Power Outages & Increase in Energy Cost: All this also puts a strain on energy sources, leading to an increase in energy costs and power outages when demand peaks.
- eg- As per the study of the Resources for the Future, each 1°C increase in temperature raises energy demand by 0.5% to 5%, depending on the local level of air conditioning penetration.
Challenges that India Needs to Address
- Lagging Behind in Tech Adoption: India’s tech adoption in weather and heat risk monitoring is not comparable to developed countries. They have sophisticated systems, so, more resources, allowing them to deploy more extensive networks and achieve higher-resolution data.
- Less Available Data: Due to more focus on water risk and security, we have more granular data on precipitation, while heat is not a consistent part of the monitoring process.
- Negligence in Enforcement: While more than 20 states have worked with the NDMA to create Heat Action Plans (HAP), most remain on paper. Lack of funding, granularity, and a sustainable vision for transformation hinder their enforcement.
Way Forward
Sustainable Management: It is an urban design and development issue. So we should look at it from a bigger lens of economic policy, city management, and sustainable living in cities.

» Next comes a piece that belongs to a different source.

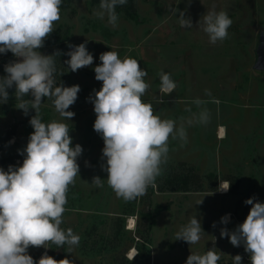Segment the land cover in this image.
<instances>
[{"label":"rangeland","instance_id":"rangeland-1","mask_svg":"<svg viewBox=\"0 0 264 264\" xmlns=\"http://www.w3.org/2000/svg\"><path fill=\"white\" fill-rule=\"evenodd\" d=\"M136 4L137 19L118 16L113 27L106 15L103 20L94 15L99 6L92 5V0H62L55 31L39 49L42 54L56 47L68 52L69 45L87 40L94 62L76 72L64 65L67 86L81 88L75 104L68 109L75 116L64 122L70 128L72 146L80 144L83 152L77 160L79 175L69 186L61 228L73 229L80 242L71 250L68 245L58 248L52 243L46 245L48 249L30 247L28 252L37 261L46 251L58 261L67 257L74 264H180L191 253L202 255L215 246L220 261L231 262L236 250L228 238L220 236L225 227L221 217L230 214L232 225L227 228L231 231L246 219L251 208L245 204L247 199L255 197L264 203V194L254 195L244 188V183L264 180V73L253 69L259 34L264 30V0H137ZM213 9L227 12L232 20L228 37L216 44H211L198 26L201 16ZM180 12L191 19L192 28L180 26ZM110 50L121 58L137 59L147 71L144 79L150 87L142 99L152 103L154 113L162 119H173L179 126L182 118L203 109L209 113L207 123L186 125V143L170 137L160 174L136 203L118 198L107 184V173L101 168L105 163L101 159L104 142L94 131L96 115L88 99L93 89L98 91L102 86L94 72L101 63L99 56ZM161 71L176 82L170 95L160 92ZM197 99L202 101L199 107L194 103ZM5 104L0 108V168L6 171L9 165L23 162L18 149L26 147L33 132L29 120L35 112L24 115L13 99ZM40 114L45 123L62 119L52 102H43ZM219 128L225 130L223 140L218 139ZM168 168L180 175L194 169L202 178L205 192L159 193L157 185ZM94 176L103 179V187L91 183ZM207 177L217 178L215 192H210L212 184ZM229 177L241 180L239 190L222 195L218 185ZM202 199L203 203L197 205ZM157 206L168 210L151 227ZM192 217L200 220L204 230L200 241L189 245L175 240L176 233ZM130 222L134 227L131 230Z\"/></svg>","mask_w":264,"mask_h":264},{"label":"clouds","instance_id":"clouds-1","mask_svg":"<svg viewBox=\"0 0 264 264\" xmlns=\"http://www.w3.org/2000/svg\"><path fill=\"white\" fill-rule=\"evenodd\" d=\"M61 3L62 0H0V54L11 52L16 57L4 65L6 75L0 77V104L8 102V89L15 88L16 108L26 116L35 112L29 120L33 132L26 147L18 149L24 157L22 164L9 165L6 171L0 168V264H74L67 257L58 261L46 251L37 261L28 249H48L46 245L52 243L58 248L68 245L71 250L80 242L73 229H62L61 224L69 186L79 175L77 160L83 152L80 144L72 146L70 128L64 121L75 116L68 109L75 104L81 88L57 83L56 58L67 55L69 59L64 64L76 72L92 66L94 56L87 49V40L69 45L72 50L67 53L57 50L46 55L39 51L61 18ZM127 3L128 0H100L94 15L101 20L106 15L108 24L116 27V8ZM178 20L182 28L193 27L184 12H180ZM231 24L227 12L214 9L198 21L211 44L225 40ZM99 60L101 63L94 72L102 86L98 91L93 89L88 98L96 115L93 128L104 142L101 159L105 163L101 168L107 173V184L118 198L127 202L143 196L154 185L161 165L167 160L170 137L186 143V125L207 123L209 113L203 109L182 118L179 126L173 119H162L154 113L152 103L142 99L150 85L144 79L148 73L137 59L121 58L118 52L110 50L102 52ZM159 77L160 92L170 95L176 82L163 71ZM27 96L32 99H25ZM45 98L51 100L61 120L42 121L40 110ZM194 103L199 107L202 101L197 99ZM91 183L95 187L104 186L100 176H94ZM230 187L231 181L225 179L220 181L217 191L226 193ZM202 203L203 199L197 205ZM245 204L251 208L244 222L231 231L221 228L220 236L228 238L234 247L243 245L251 264H264V203L252 197ZM229 222L230 214L220 219L223 225ZM212 226L216 227V222ZM203 232L200 220L192 217L176 233L175 240L194 245ZM215 249L213 246L202 255L191 253L185 264H218L220 255ZM232 259L233 264H242L241 255Z\"/></svg>","mask_w":264,"mask_h":264},{"label":"trees","instance_id":"trees-1","mask_svg":"<svg viewBox=\"0 0 264 264\" xmlns=\"http://www.w3.org/2000/svg\"><path fill=\"white\" fill-rule=\"evenodd\" d=\"M100 0H92V5L99 6ZM137 0H128V3L124 6H118L116 8V12L118 16H123L127 20L130 21H135L137 19ZM61 51V53H67L65 49L62 47H56L52 50H49L48 54H52L55 51ZM13 54L11 52H8L7 54H0V58L2 59L0 62V77L5 76L6 73L4 72V65L7 64L9 61L13 59ZM68 56L67 55H60L59 57L56 58V81L59 84L62 82L65 86H67V81H66V72L64 69V61L67 60ZM9 92V100L13 99L15 102V88L8 89ZM25 99H32L31 96L25 97ZM43 102H51V100H48L45 98ZM14 103V102H11ZM3 106H0V108L4 109L6 107V104H1ZM228 180L231 181V187H230V193L231 194H236L239 190L241 180L237 177H229ZM206 181L208 184H212V187L210 189V192H215L216 186L218 183L217 178H212V177H207ZM157 191L159 193H174V192H179V193H201L205 192L204 187H203V181L202 178L195 172L194 169H189L187 171V174L185 175H180L175 172L174 169L168 168L165 172V178L163 181L159 182L157 185ZM138 198L127 201V202H137ZM167 207H161L157 206L155 208L154 215L151 217L150 222H151V227L154 225L155 219L161 215V213L167 211ZM127 215V214H124ZM243 246V245H241ZM235 250H237L239 247H234ZM130 264H138L137 261H133ZM179 264V263H175ZM180 264H185V263H180ZM218 264H233V261L231 262H222L218 261Z\"/></svg>","mask_w":264,"mask_h":264},{"label":"water","instance_id":"water-1","mask_svg":"<svg viewBox=\"0 0 264 264\" xmlns=\"http://www.w3.org/2000/svg\"><path fill=\"white\" fill-rule=\"evenodd\" d=\"M253 69L256 72L264 73V30H261L259 34V45L256 50V62Z\"/></svg>","mask_w":264,"mask_h":264},{"label":"crops","instance_id":"crops-1","mask_svg":"<svg viewBox=\"0 0 264 264\" xmlns=\"http://www.w3.org/2000/svg\"><path fill=\"white\" fill-rule=\"evenodd\" d=\"M244 188H249L254 195L264 194V180L257 179L254 182H250L249 184L244 183ZM224 226L227 227L228 225H224Z\"/></svg>","mask_w":264,"mask_h":264},{"label":"built area","instance_id":"built-area-1","mask_svg":"<svg viewBox=\"0 0 264 264\" xmlns=\"http://www.w3.org/2000/svg\"><path fill=\"white\" fill-rule=\"evenodd\" d=\"M227 194L229 193V191L226 192ZM243 221H240L239 224L243 223ZM232 223V218L230 216V222L227 224V225H230ZM241 255L243 257V260H242V264H251L250 262V259H249V255L245 252L244 250V247L243 246H240L237 250H236V253L235 255Z\"/></svg>","mask_w":264,"mask_h":264},{"label":"bare ground","instance_id":"bare-ground-1","mask_svg":"<svg viewBox=\"0 0 264 264\" xmlns=\"http://www.w3.org/2000/svg\"><path fill=\"white\" fill-rule=\"evenodd\" d=\"M226 138V133H225V130L224 128H219L218 130V139L219 140H223ZM224 195L227 194V193H223ZM131 226H130V230L133 229L134 227L132 226L133 222H130Z\"/></svg>","mask_w":264,"mask_h":264}]
</instances>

Heat action plan: There is consensus among experts that city-specific management plans are a far more effective response to heat waves. Building more green buildings is also a key.
Adequate & Required Infrastructure:
- Build Green Roofs: These are an ideal heat island reduction strategy, providing both direct and ambient cooling effects. It also improves air quality by reducing the heat island effect and absorbing pollutants.

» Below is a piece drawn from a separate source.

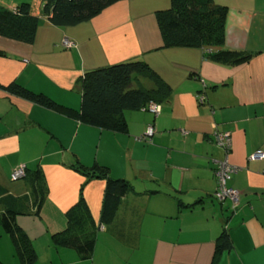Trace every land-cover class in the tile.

- Build Green Infrastructure: By planting trees and other vegetation to reduce the number of greenhouse gases in the region and increase evaporation and transpiration, thus keeping the region cool.
- Light Colours of Buildings: It helps in less absorption of heat by increased albedo and less heat retention.
Technological Advancements: In India, with AI, the development of more advanced modelling techniques for weather forecasts will prepare India for heatwaves and other weather events. For eg, Passive cooling technology.
Innovations: Innovation of running cold water through pipes all across houses and many other architectural-led innovations for heat mitigation.
Building orientation, location, materials to maximise shade, create green spaces, and promote natural ventilation can all help mitigate its effects.
Focus on Individual Health Impact: The aspect of health tech is associated with heat stress. That is the provision of customised heat stress testing and customised alerts and medication based on vulnerabilities to heat or dehydration. This is not based on generalised guidelines but on customised individual data.
Conclusion:
Therefore, considering the above-mentioned impact, it becomes the need of the hour to counter them with apt strategies. Policymakers should focus on reducing unplanned expansion by taking steps to increase opportunities in rural areas and plan for further expansion. Further planning should include passive cooling measures and a proper ventilation setup. So, the increasing global warming needs anthropogenic intervention to make the Earth habitable, but these interventions should be foolproof.